In one to three sentences, explain why the Lecture 2 notes introduce average velocity in addition to speed, and state how the notes define it.

# Page text:
========================================

Lecture 2

Sign of vector components, general rule : the value of a vector component is given by the coordinate of the head's projection minus the coordinate of the tail projection.

From this, it follows immediately that a component will be positive if it "points" in the same drection as the axis, negative if it "points" in the opposite direction.

It is obvious that the sign of the components will depend upon the choice of orientation for the reference axes. The normal choice is the x-axis pointing to the right and the y-axis pointing up, but nobody can prevent me from making a different choice (in problems dealing with gravity and falling bodies, it is not uncommon to have the vertical axis pointing downwards).

once you make a choice for a given problem, stick with it throughout all the steps, and evaluate consistently the signs of the various components

Motion in one dimension

We start now the study of MECHANICS, i.e. the branch of Physics that deals with the motion of objects. Mechanics is traditionally didvided into :

• KINEMATICS : "how" things move
• DYNAMICS : "why" things move

We start with a few, rather trivial, definitions :

• Displacement
  if an object moves from a point A to a point B, we call displacement a vector pointing from A to B, with a magnitude given by the distance between A and B.
  
  Do not confuse Displacement with Distance Covered : if I drive from here to Washington and then back, my final displacement is zero, even though I travelled 200 miles...
• Speed
  if an object covers a certain distance d in a time t, we call (average) speed the ratio of the distance to the time needed to cover that distance
  average speed = distance/time = [LT^-1]
  By definition, speed is always a positive quantity, and it is obviously a scalar
• Velocity
  The concept of speed carries no information on the direction of the motion. To convey this information we introduce the concept of (average) velocity, which is defined as the ratio between the displacement vector and the time required to attain the given displacement. In the most general case, if an object is at location $\vec{A}$ at the time t = t₁ and at location $\vec{B}$ at the time t = t₂, its (average) velocity $\vec{v}$ is given by :
  $\vec{v} = (\vec{B-A})/(t_{2}-t{_1})$ = Displacement/(Time to Displace)

========================================

Saved entries:
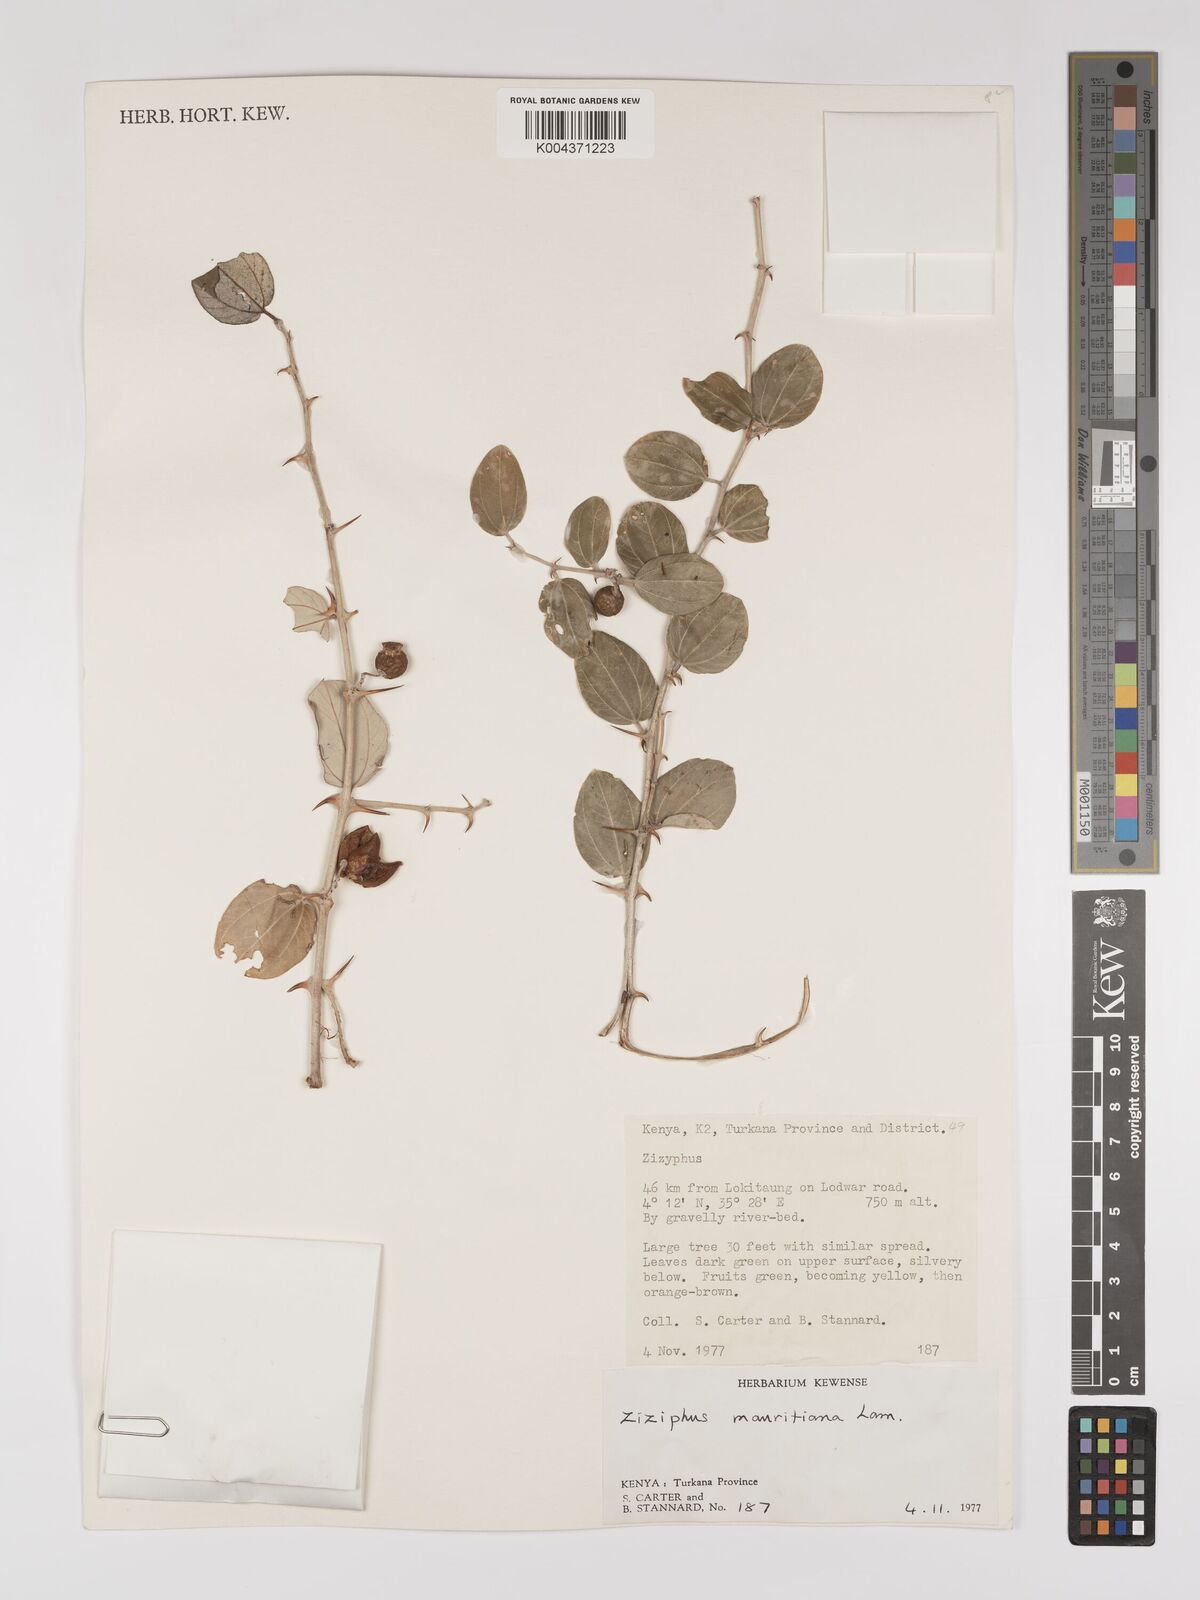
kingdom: Plantae
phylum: Tracheophyta
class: Magnoliopsida
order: Rosales
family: Rhamnaceae
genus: Ziziphus
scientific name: Ziziphus mauritiana
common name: Indian jujube
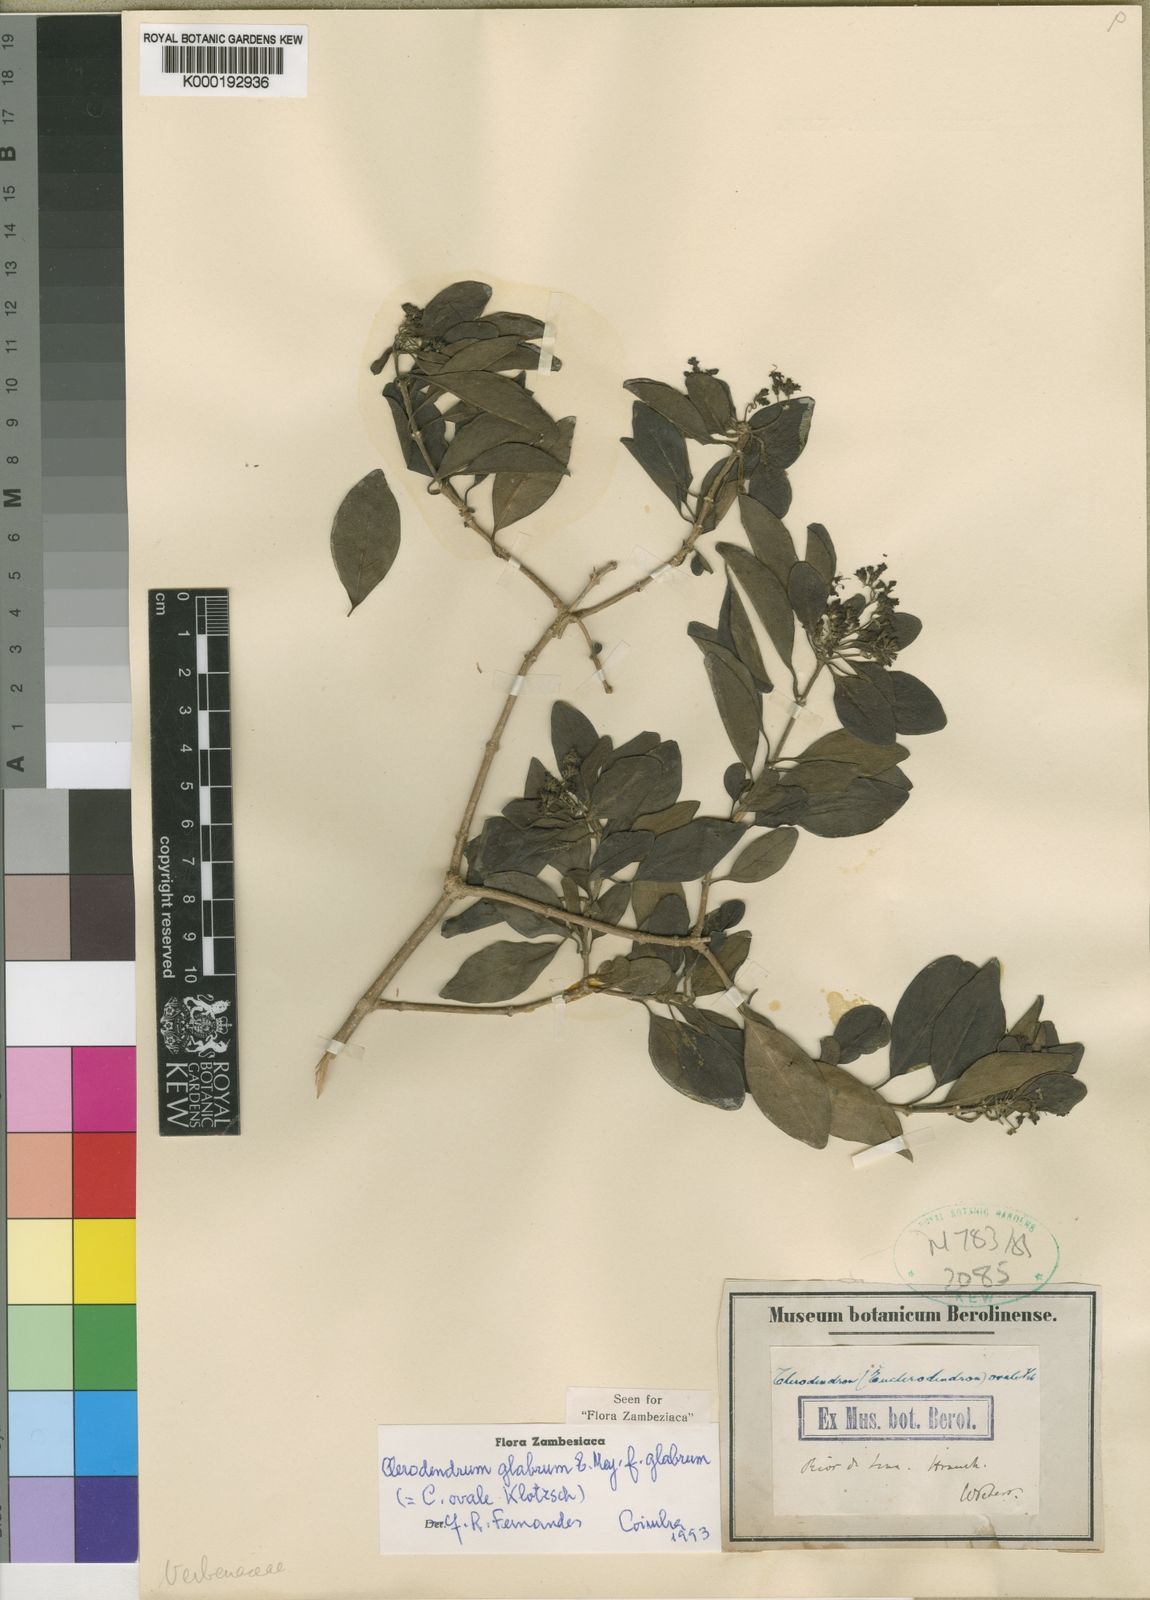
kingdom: Plantae
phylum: Tracheophyta
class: Magnoliopsida
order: Lamiales
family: Lamiaceae
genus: Volkameria
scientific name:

========================================

# Solution to this problem:
Speed carries no information about the direction of motion, so average velocity is introduced to convey that direction. It is defined as the displacement vector divided by the time required to attain that displacement.